My thanks to those that posted the statistics. I simply did not read the original post well enough to see that the correct answer was there from the start. And I must have lost a lot of my statistical training. But I am up to speed now and concur with the math.

My full apologies to Denton, the OP.

I guess I get to serve as the "bad example" once again.
 
My thanks to those that posted the statistics. I simply did not read the original post well enough to see that the correct answer was there from the start. And I must have lost a lot of my statistical training. But I am up to speed now and concur with the math.

My full apologies to Denton, the OP.

I guess I get to serve as the "bad example" once again.
Bad example??? Not at all!! It was a perfectly good question, one that I was happy to answer.
 
We're mixing up rested vs non rested shooting here.

We were described a 2moa rifle which for an undetermined reason shot an 8moa group... presumably in a short range context, as the claim that the group size and shape influence of 27fps SD is virtually undetectable...
 
We were described a 2moa rifle which for an undetermined reason shot an 8moa group... presumably in a short range context, as the claim that the group size and shape influence of 27fps SD is virtually undetectable...
You're working very hard to avoid or obscure the point.

The reason for the 8" group was clearly explained. The rifle was being fired offhand.

I never said that the influence of a 26.9 FPS SD was virtually undetectable. What I said was, adding another 10 FPS to the standard deviation of a 25 FPS process produces a total SD of 26.9, and the effect of the difference between 25 and 26.9 is nearly undetectable. You have twisted my words.

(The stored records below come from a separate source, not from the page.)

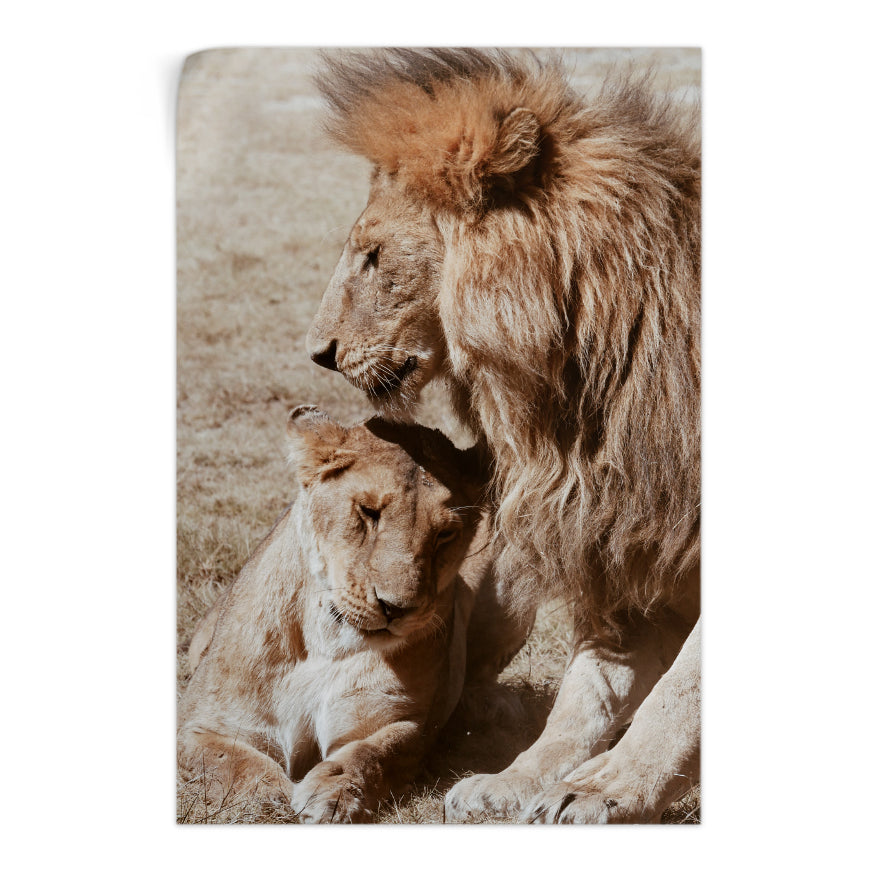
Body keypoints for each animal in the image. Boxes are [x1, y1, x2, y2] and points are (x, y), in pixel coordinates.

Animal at [178, 405, 530, 823]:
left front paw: (333, 796)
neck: (325, 641)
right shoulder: (201, 725)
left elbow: (369, 754)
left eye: (445, 534)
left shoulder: (403, 722)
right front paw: (268, 794)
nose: (396, 608)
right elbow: (226, 758)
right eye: (368, 512)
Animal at [307, 49, 701, 823]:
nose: (321, 353)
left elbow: (681, 691)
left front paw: (609, 789)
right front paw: (522, 781)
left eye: (372, 255)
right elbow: (589, 690)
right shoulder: (622, 532)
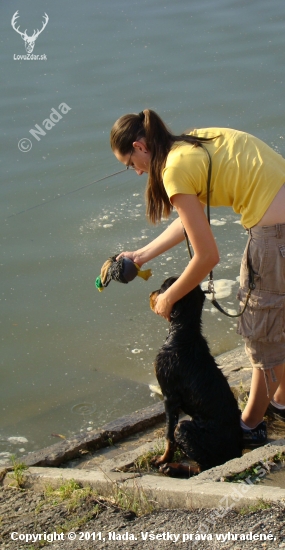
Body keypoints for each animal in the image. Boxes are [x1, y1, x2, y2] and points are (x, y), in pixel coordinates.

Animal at [149, 278, 242, 476]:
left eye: (161, 288)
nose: (151, 294)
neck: (183, 333)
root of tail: (237, 451)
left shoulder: (169, 397)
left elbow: (168, 435)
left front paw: (162, 459)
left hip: (185, 428)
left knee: (205, 466)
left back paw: (172, 468)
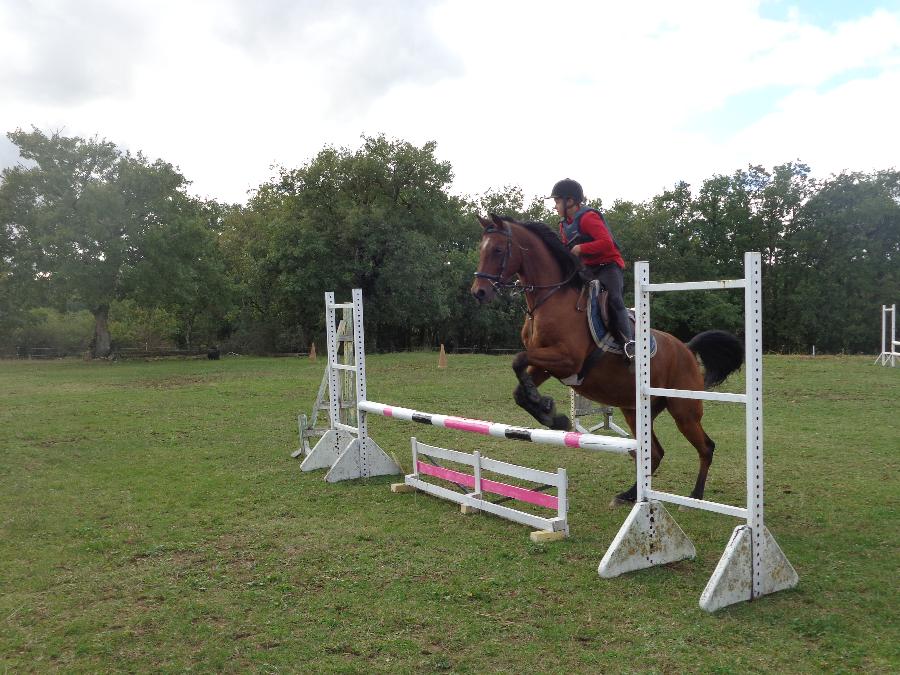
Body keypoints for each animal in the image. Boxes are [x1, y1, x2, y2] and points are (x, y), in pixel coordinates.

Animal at [468, 214, 740, 504]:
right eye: (481, 249)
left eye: (498, 250)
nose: (479, 292)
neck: (549, 300)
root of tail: (686, 349)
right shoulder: (547, 365)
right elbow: (519, 387)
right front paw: (551, 415)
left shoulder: (566, 359)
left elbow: (517, 360)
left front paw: (547, 407)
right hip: (635, 411)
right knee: (654, 452)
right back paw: (629, 495)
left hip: (684, 410)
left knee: (705, 447)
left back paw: (695, 496)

And, finally, square root of the sum of the squares works for all real world distributions, not just the normal distribution
 
Don't forget Heisenberg's Uncertainty Principle: There is inherent uncertainty in the act of measuring a variable of a particle in motion. The more aggressive the means of measuring a particle's state while traversing a plane, the more uncertain the observations become. The Uncertainty Principle is typically applied to quantum particles in single planes-of-motion but, the general conditions of the principle - that intrusive means of measurement introduce uncertainty - apply equally to Newtonian particles in motion, as well. Things like bullets... It is not possible to know at any given moment in time, with any certainty of precision, which variable or variables in a bullet's path, or which variable or variables in the bullet's movement along that path, is/are affecting its path or movement or to what degree. Even stop-action photography and digital radar/sonar cannot account for all variation at any given moment with no uncertainty. For one thing, we can't see what's happening inside the bullet.
 
Because of the peculiar way that variation adds, you will NEVER make a big improvement in variation by fiddling with the less important variables. The ONLY way to make big improvements in variation is to find and control the major sources.
that is why i "liked" your post. reducing total variation is the name of the game here.

Square root (25^2 + 10^2) = 26.9 FPS. That is a small change, very hard to detect.
but it made a huge difference by shrinking groups from 2 moa to 1/4 moa.

switching to a 1/4 MOA rifle
that changes a whole bunch of other variables. better to use the same gun with both 2 moa ammo and 1/4 moa ammo. in this scenario the groups will shrink, i would think (even offhand @ 100 yards).